I would love for a decent media outlet to investigate further, as I've seen nothing but silence on this topic. Maybe I'm too suspicious, but the vibes coming of these protests (French flags everywhere, talks of defending 'the country', framing Macron as a dictator, Russian trolls exaggerating and emphasizing police violence) feel off to me.

At its core, the protesters have (had?) a point: once again, the burden of a necessary societal shift has been put solely on the (lower) middle class. But that's where my empathy stops.

You're right, Axon. I hadn't mentioned the object of the protests at all. And for good reason. To this day, it's still somewhat unclear what they're protesting. There's a general sense that it's about cost of life, the fuel tax. But there's no widespread support, no, not at all. It's unsurprising that you would have a hard time getting a handle on it, because there's a lot of uncertainties.
The thing is, this isn't a movement like ones we've seen before. Unions are usually the ones organizing and spearheading protests, leading negotiation talks. Not so here.

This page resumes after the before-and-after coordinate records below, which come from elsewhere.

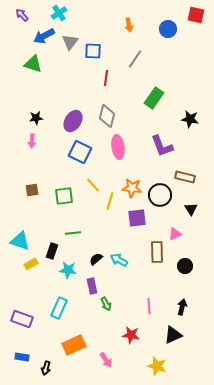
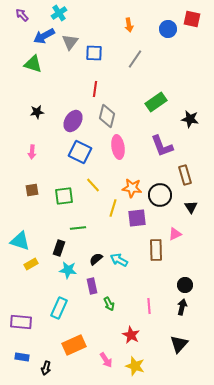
red square at (196, 15): moved 4 px left, 4 px down
blue square at (93, 51): moved 1 px right, 2 px down
red line at (106, 78): moved 11 px left, 11 px down
green rectangle at (154, 98): moved 2 px right, 4 px down; rotated 20 degrees clockwise
black star at (36, 118): moved 1 px right, 6 px up
pink arrow at (32, 141): moved 11 px down
brown rectangle at (185, 177): moved 2 px up; rotated 60 degrees clockwise
yellow line at (110, 201): moved 3 px right, 7 px down
black triangle at (191, 209): moved 2 px up
green line at (73, 233): moved 5 px right, 5 px up
black rectangle at (52, 251): moved 7 px right, 3 px up
brown rectangle at (157, 252): moved 1 px left, 2 px up
black circle at (185, 266): moved 19 px down
green arrow at (106, 304): moved 3 px right
purple rectangle at (22, 319): moved 1 px left, 3 px down; rotated 15 degrees counterclockwise
red star at (131, 335): rotated 18 degrees clockwise
black triangle at (173, 335): moved 6 px right, 9 px down; rotated 24 degrees counterclockwise
yellow star at (157, 366): moved 22 px left
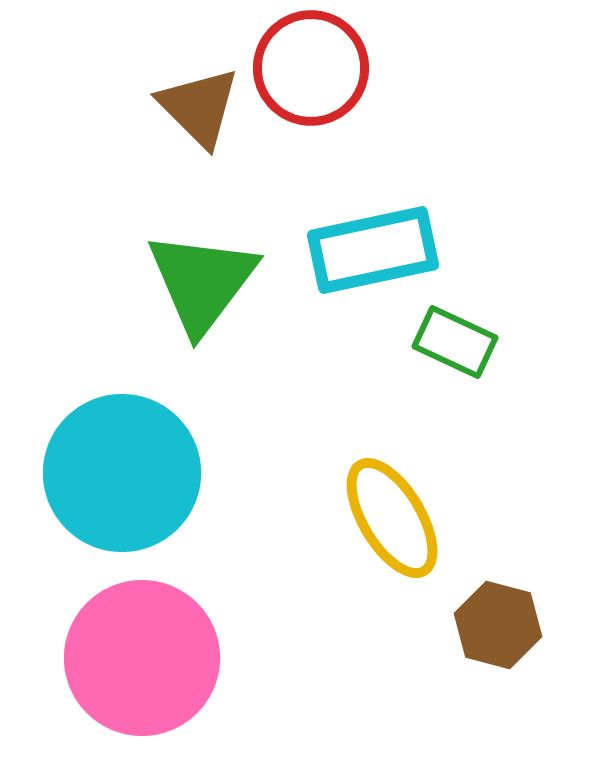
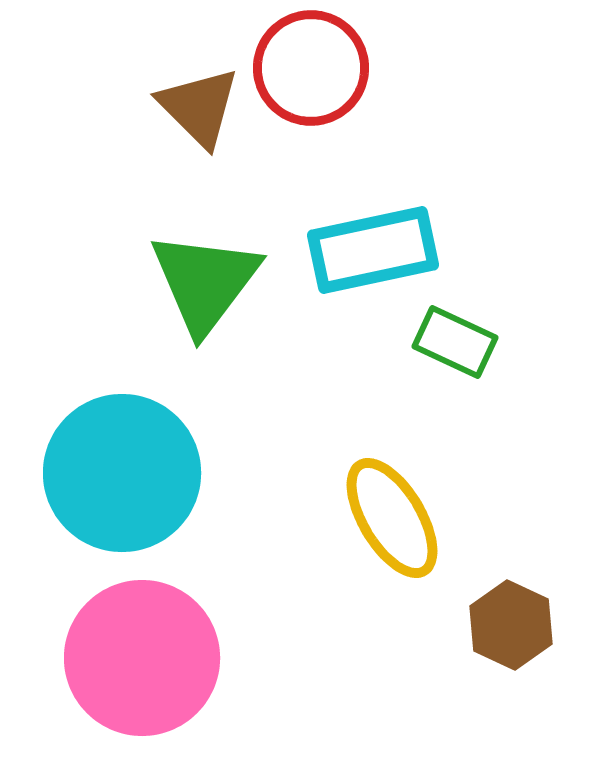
green triangle: moved 3 px right
brown hexagon: moved 13 px right; rotated 10 degrees clockwise
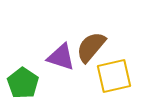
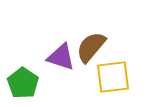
yellow square: moved 1 px left, 1 px down; rotated 6 degrees clockwise
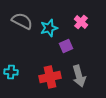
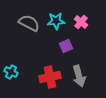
gray semicircle: moved 7 px right, 2 px down
cyan star: moved 7 px right, 7 px up; rotated 12 degrees clockwise
cyan cross: rotated 24 degrees clockwise
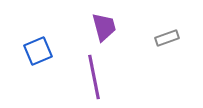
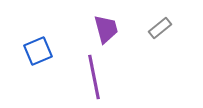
purple trapezoid: moved 2 px right, 2 px down
gray rectangle: moved 7 px left, 10 px up; rotated 20 degrees counterclockwise
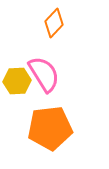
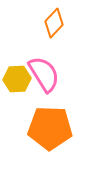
yellow hexagon: moved 2 px up
orange pentagon: rotated 9 degrees clockwise
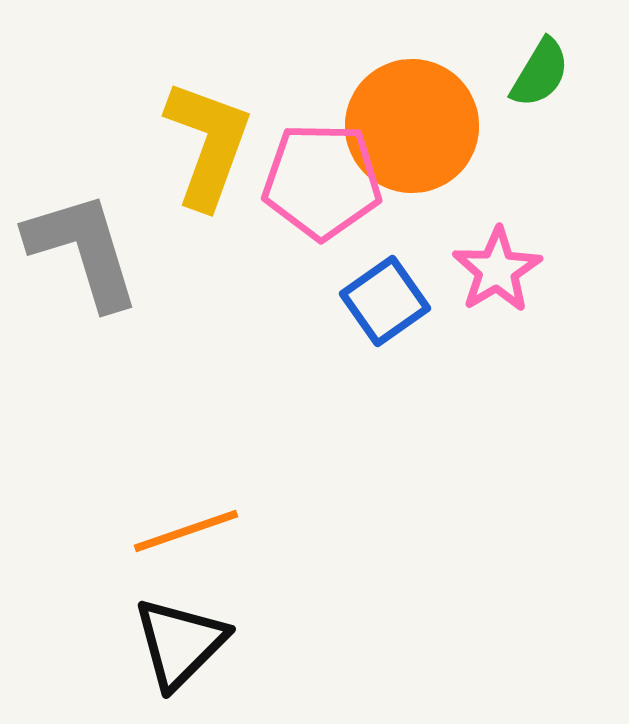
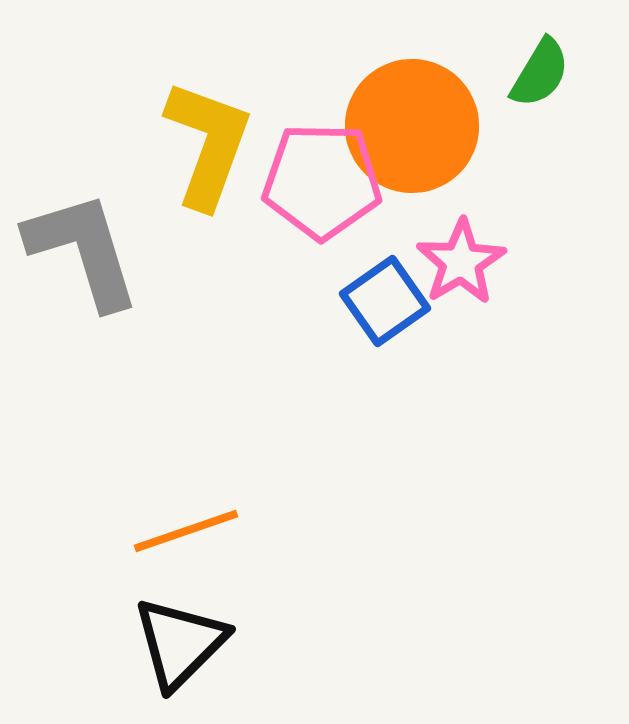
pink star: moved 36 px left, 8 px up
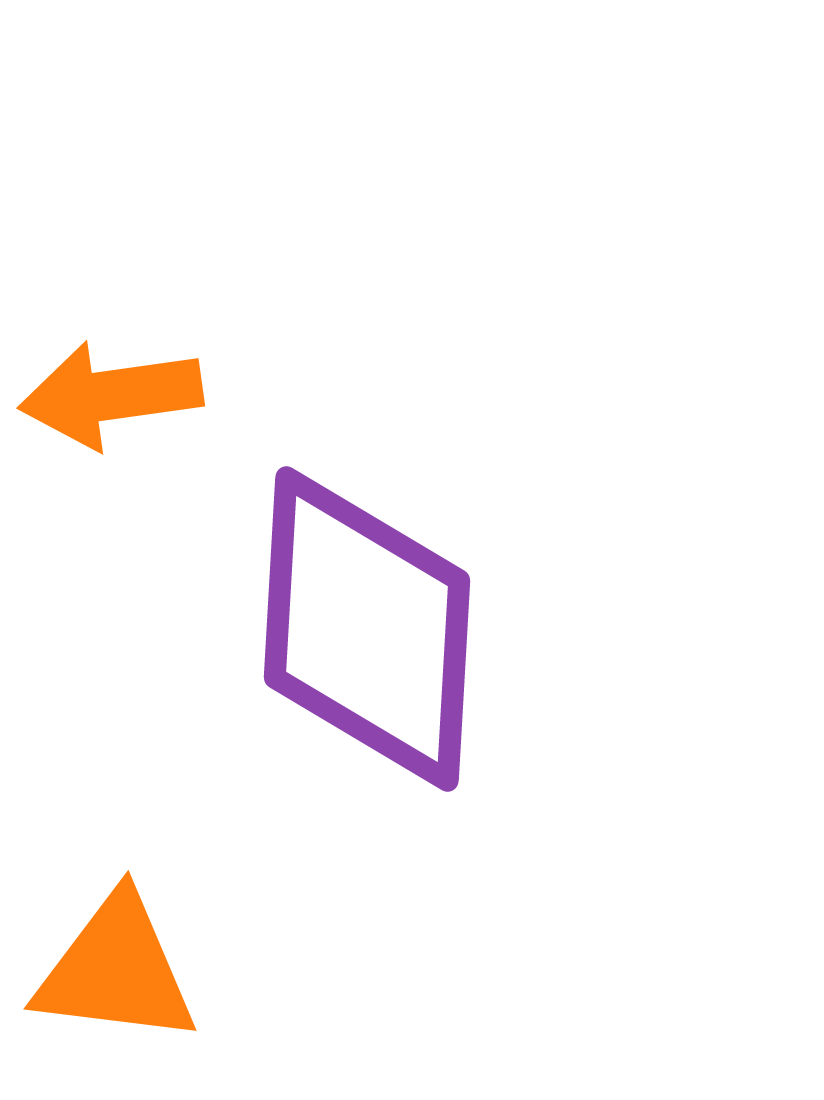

The movement does seem to be flagging a bit. Things were much calmer last Saturday though many stores closed down for the day (which was a bit disconcerting when you're trying to mail a parcel and go to the gym, so I ended donating blood instead). Macron has announced that the minimal monthly wage would get a 100€ raise, so that's something.

There was an Economist article last night, but full disclosure, I haven't had time to read it. Macron tries to buy off his critics (The Economist) I shall do so now. *insert elevator music*
Yeah, basically, it's saying he's making concessions. Wait and see as the week unfolds, I guess.